• [PROBLEM DETAILS]: Can you give every line of text in the items below as a JSON list of strings, one string per line, leaving out blank lines and the pictures?

---

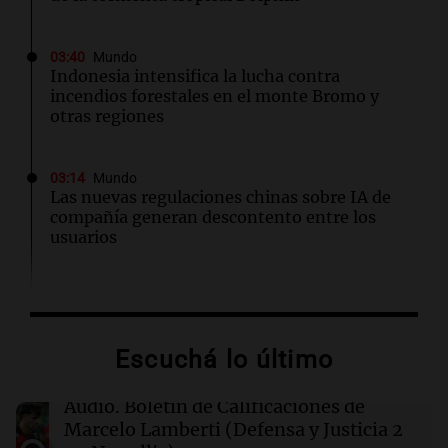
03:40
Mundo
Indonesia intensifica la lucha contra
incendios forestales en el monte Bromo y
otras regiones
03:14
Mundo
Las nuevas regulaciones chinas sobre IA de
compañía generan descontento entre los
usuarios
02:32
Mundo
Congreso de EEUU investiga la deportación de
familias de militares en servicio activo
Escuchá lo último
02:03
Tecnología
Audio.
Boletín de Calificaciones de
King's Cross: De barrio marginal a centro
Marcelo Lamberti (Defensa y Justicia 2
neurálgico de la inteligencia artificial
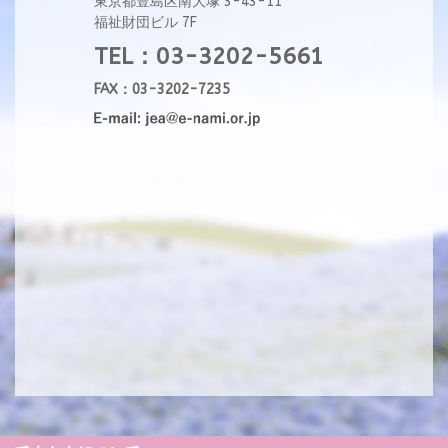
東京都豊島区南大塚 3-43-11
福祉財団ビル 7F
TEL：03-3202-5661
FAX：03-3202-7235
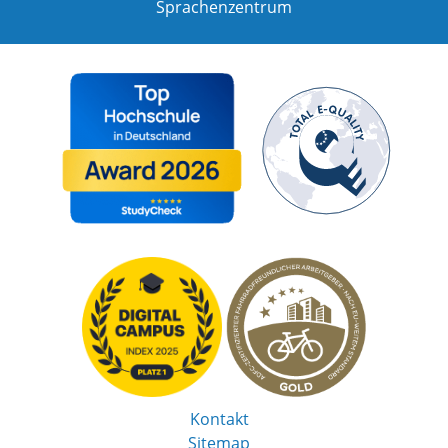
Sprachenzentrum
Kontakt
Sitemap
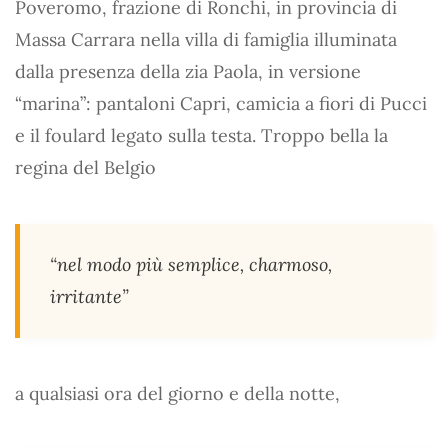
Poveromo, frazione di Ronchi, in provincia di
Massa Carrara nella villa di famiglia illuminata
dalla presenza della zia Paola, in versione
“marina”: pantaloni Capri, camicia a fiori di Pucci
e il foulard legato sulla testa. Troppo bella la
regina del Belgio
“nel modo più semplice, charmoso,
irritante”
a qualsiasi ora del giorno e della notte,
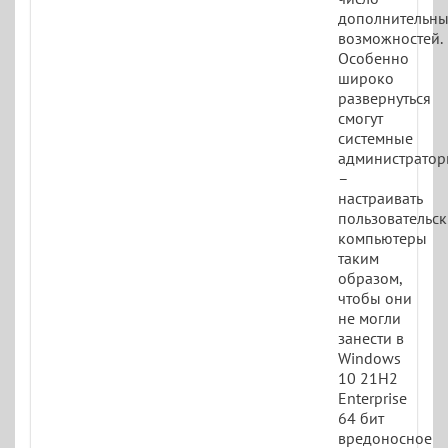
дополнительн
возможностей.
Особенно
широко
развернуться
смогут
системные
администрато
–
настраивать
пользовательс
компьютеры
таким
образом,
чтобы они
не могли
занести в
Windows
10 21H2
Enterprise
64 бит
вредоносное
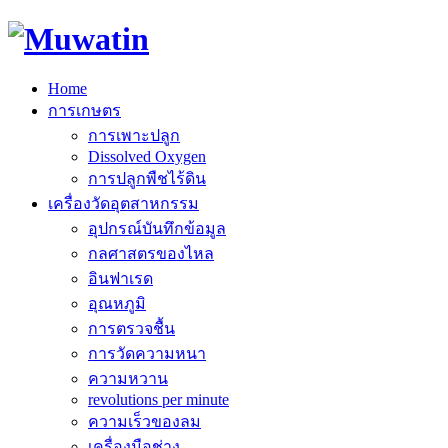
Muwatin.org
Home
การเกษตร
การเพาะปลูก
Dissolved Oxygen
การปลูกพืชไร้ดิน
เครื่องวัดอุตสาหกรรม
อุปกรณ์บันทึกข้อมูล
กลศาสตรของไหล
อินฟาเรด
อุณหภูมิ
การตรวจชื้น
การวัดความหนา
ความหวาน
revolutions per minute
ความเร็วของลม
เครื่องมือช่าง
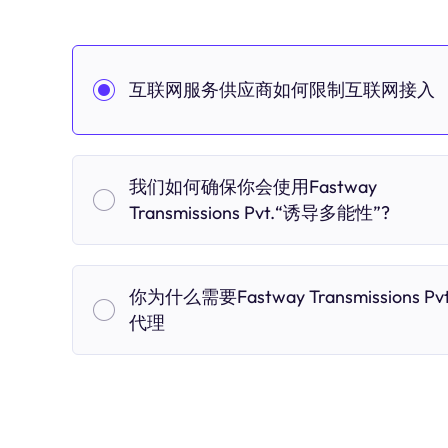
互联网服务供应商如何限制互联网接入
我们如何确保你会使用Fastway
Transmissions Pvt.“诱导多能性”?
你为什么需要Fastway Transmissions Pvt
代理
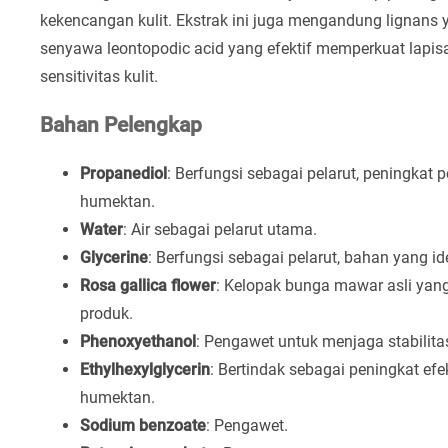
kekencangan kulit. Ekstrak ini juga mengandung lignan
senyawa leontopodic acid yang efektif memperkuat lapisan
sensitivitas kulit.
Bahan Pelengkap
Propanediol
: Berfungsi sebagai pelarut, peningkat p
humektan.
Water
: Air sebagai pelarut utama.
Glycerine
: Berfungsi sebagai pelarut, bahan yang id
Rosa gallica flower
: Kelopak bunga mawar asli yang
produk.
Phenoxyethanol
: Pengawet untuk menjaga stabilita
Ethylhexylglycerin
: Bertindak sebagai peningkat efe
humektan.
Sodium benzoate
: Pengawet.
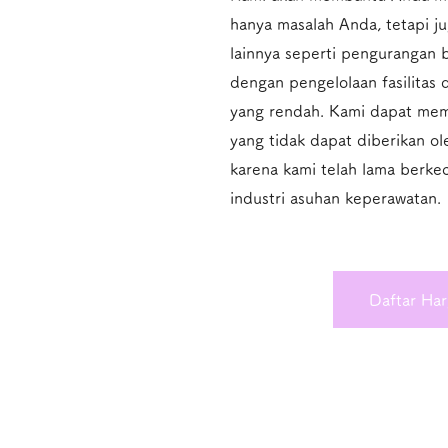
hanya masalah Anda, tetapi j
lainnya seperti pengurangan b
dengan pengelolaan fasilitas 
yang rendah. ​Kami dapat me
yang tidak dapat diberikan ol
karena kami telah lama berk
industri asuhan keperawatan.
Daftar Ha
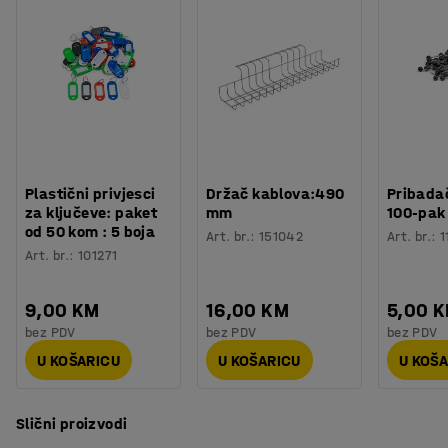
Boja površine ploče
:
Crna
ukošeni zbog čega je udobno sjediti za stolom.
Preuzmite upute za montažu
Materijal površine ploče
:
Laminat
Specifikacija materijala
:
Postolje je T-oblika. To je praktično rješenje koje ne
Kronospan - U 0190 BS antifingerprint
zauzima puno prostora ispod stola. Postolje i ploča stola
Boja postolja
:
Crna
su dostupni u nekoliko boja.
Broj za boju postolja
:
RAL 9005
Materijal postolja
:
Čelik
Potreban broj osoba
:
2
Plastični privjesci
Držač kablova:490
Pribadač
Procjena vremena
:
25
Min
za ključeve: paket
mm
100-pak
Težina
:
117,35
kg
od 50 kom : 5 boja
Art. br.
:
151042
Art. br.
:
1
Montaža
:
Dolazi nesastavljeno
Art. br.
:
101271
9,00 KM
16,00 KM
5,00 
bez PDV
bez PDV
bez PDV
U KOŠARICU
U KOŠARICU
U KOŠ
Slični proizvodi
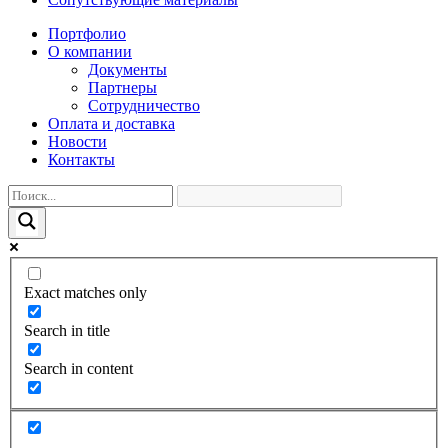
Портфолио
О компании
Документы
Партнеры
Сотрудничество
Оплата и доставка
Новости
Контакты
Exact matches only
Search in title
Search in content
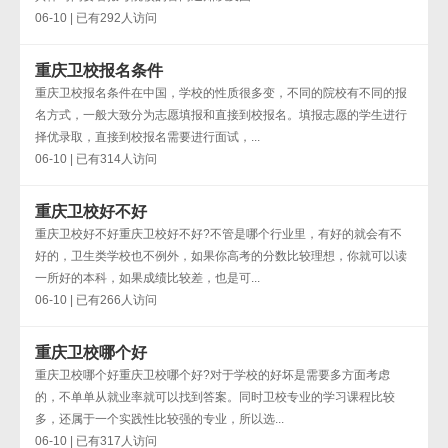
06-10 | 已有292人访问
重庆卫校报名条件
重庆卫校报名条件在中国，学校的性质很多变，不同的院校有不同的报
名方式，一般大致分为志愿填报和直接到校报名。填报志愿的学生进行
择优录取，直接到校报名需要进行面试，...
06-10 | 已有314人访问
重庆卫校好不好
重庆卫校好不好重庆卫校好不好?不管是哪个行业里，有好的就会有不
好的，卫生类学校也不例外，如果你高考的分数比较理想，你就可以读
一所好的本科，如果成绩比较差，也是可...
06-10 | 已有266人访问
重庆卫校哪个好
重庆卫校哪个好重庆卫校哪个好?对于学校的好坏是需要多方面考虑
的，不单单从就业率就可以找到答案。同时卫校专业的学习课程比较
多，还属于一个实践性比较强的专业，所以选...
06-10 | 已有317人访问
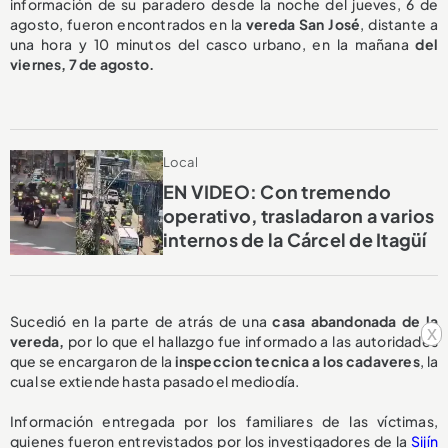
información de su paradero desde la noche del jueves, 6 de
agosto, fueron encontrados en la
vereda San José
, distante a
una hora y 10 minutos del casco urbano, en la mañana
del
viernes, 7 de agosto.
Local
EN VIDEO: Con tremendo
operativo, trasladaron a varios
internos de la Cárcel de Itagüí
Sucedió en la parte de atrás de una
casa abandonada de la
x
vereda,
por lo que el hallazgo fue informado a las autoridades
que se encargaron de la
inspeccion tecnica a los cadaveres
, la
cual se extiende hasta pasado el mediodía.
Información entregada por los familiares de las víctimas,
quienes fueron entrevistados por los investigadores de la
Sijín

---

• [SOLVED PROBLEM]:
[
  "03:40",
  "Mundo",
  "Indonesia intensifica la lucha contra",
  "incendios forestales en el monte Bromo y",
  "otras regiones",
  "03:14",
  "Mundo",
  "Las nuevas regulaciones chinas sobre IA de",
  "compañía generan descontento entre los",
  "usuarios",
  "02:32",
  "Mundo",
  "Congreso de EEUU investiga la deportación de",
  "familias de militares en servicio activo",
  "Escuchá lo último",
  "02:03",
  "Tecnología",
  "Audio.",
  "Boletín de Calificaciones de",
  "King's Cross: De barrio marginal a centro",
  "Marcelo Lamberti (Defensa y Justicia 2",
  "neurálgico de la inteligencia artificial",
  "東京都豊島区南大塚 3-43-11",
  "福祉財団ビル 7F",
  "TEL：03-3202-5661",
  "FAX：03-3202-7235",
  "Sprachenzentrum",
  "Kontakt",
  "Sitemap",
  "Poveromo, frazione di Ronchi, in provincia di",
  "Massa Carrara nella villa di famiglia illuminata",
  "dalla presenza della zia Paola, in versione",
  "“marina”: pantaloni Capri, camicia a fiori di Pucci",
  "e il foulard legato sulla testa. Troppo bella la",
  "regina del Belgio",
  "“nel modo più semplice, charmoso,",
  "irritante”",
  "a qualsiasi ora del giorno e della notte,",
  "дополнительн",
  "возможностей.",
  "Особенно",
  "широко",
  "развернуться",
  "смогут",
  "системные",
  "администрато",
  "–",
  "настраивать",
  "пользовательс",
  "компьютеры",
  "таким",
  "образом,",
  "чтобы они",
  "не могли",
  "занести в",
  "Windows",
  "10 21H2",
  "Enterprise",
  "64 бит",
  "вредоносное",
  "Muwatin.org",
  "Home",
  "การเกษตร",
  "การเพาะปลูก",
  "Dissolved Oxygen",
  "การปลูกพืชไร้ดิน",
  "เครื่องวัดอุตสาหกรรม",
  "อุปกรณ์บันทึกข้อมูล",
  "กลศาสตรของไหล",
  "อินฟาเรด",
  "อุณหภูมิ",
  "การตรวจชื้น",
  "การวัดความหนา",
  "ความหวาน",
  "revolutions per minute",
  "ความเร็วของลม",
  "เครื่องมือช่าง",
  "互联网服务供应商如何限制互联网接入",
  "我们如何确保你会使用Fastway",
  "Transmissions Pvt.“诱导多能性”?",
  "你为什么需要Fastway Transmissions Pvt",
  "代理",
  "kekencangan kulit. Ekstrak ini juga mengandung lignan",
  "senyawa leontopodic acid yang efektif memperkuat lapisan",
  "sensitivitas kulit.",
  "Bahan Pelengkap",
  "Propanediol",
  ": Berfungsi sebagai pelarut, peningkat p",
  "humektan.",
  "Water",
  ": Air sebagai pelarut utama.",
  "Glycerine",
  ": Berfungsi sebagai pelarut, bahan yang id",
  "Rosa gallica flower",
  ": Kelopak bunga mawar asli yang",
  "produk.",
  "Phenoxyethanol",
  ": Pengawet untuk menjaga stabilita",
  "Ethylhexylglycerin",
  ": Bertindak sebagai peningkat efe",
  "humektan.",
  "Sodium benzoate",
  ": Pengawet.",
  "hanya masalah Anda, tetapi j",
  "lainnya seperti pengurangan b",
  "dengan pengelolaan fasilitas ",
  "yang rendah. ​Kami dapat me",
  "yang tidak dapat diberikan ol",
  "karena kami telah lama berk",
  "industri asuhan keperawatan.",
  "Daftar Ha",
  "Boja površine ploče",
  ":",
  "Crna",
  "ukošeni zbog čega je udobno sjediti za stolom.",
  "Preuzmite upute za montažu",
  "Materijal površine ploče",
  ":",
  "Laminat",
  "Specifikacija materijala",
  ":",
  "Postolje je T-oblika. To je praktično rješenje koje ne",
  "Kronospan - U 0190 BS antifingerprint",
  "zauzima puno prostora ispod stola. Postolje i ploča stola",
  "Boja postolja",
  ":",
  "Crna",
  "su dostupni u nekoliko boja.",
  "Broj za boju postolja",
  ":",
  "RAL 9005",
  "Materijal postolja",
  ":",
  "Čelik",
  "Potreban broj osoba",
  ":",
  "2",
  "Plastični privjesci",
  "Držač kablova:490",
  "Pribadač",
  "Procjena vremena",
  ":",
  "25",
  "Min",
  "za ključeve: paket",
  "mm",
  "100-pak",
  "Težina",
  ":",
  "117,35",
  "kg",
  "od 50 kom : 5 boja",
  "Art. br.",
  ":",
  "151042",
  "Art. br.",
  ":",
  "1",
  "Montaža",
  ":",
  "Dolazi nesastavljeno",
  "Art. br.",
  ":",
  "101271",
  "9,00 KM",
  "16,00 KM",
  "5,00 ",
  "bez PDV",
  "bez PDV",
  "bez PDV",
  "U KOŠARICU",
  "U KOŠARICU",
  "U KOŠ",
  "Slični proizvodi",
  "Портфолио",
  "О компании",
  "Документы",
  "Партнеры",
  "Сотрудничество",
  "Оплата и доставка",
  "Новости",
  "Контакты",
  "Exact matches only",
  "Search in title",
  "Search in content",
  "06-10 | 已有292人访问",
  "重庆卫校报名条件",
  "重庆卫校报名条件在中国，学校的性质很多变，不同的院校有不同的报",
  "名方式，一般大致分为志愿填报和直接到校报名。填报志愿的学生进行",
  "择优录取，直接到校报名需要进行面试，...",
  "06-10 | 已有314人访问",
  "重庆卫校好不好",
  "重庆卫校好不好重庆卫校好不好?不管是哪个行业里，有好的就会有不",
  "好的，卫生类学校也不例外，如果你高考的分数比较理想，你就可以读",
  "一所好的本科，如果成绩比较差，也是可...",
  "06-10 | 已有266人访问",
  "重庆卫校哪个好",
  "重庆卫校哪个好重庆卫校哪个好?对于学校的好坏是需要多方面考虑",
  "的，不单单从就业率就可以找到答案。同时卫校专业的学习课程比较",
  "多，还属于一个实践性比较强的专业，所以选...",
  "06-10 | 已有317人访问",
  "información de su paradero desde la noche del jueves, 6 de",
  "agosto, fueron encontrados en la",
  "vereda San José",
  ", distante a",
  "una hora y 10 minutos del casco urbano, en la mañana",
  "del",
  "viernes, 7 de agosto.",
  "Local",
  "EN VIDEO: Con tremendo",
  "operativo, trasladaron a varios",
  "internos de la Cárcel de Itagüí",
  "Sucedió en la parte de atrás de una",
  "casa abandonada de la",
  "x",
  "vereda,",
  "por lo que el hallazgo fue informado a las autoridades",
  "que se encargaron de la",
  "inspeccion tecnica a los cadaveres",
  ", la",
  "cual se extiende hasta pasado el mediodía.",
  "Información entregada por los familiares de las víctimas,",
  "quienes fueron entrevistados por los investigadores de la",
  "Sijín"
]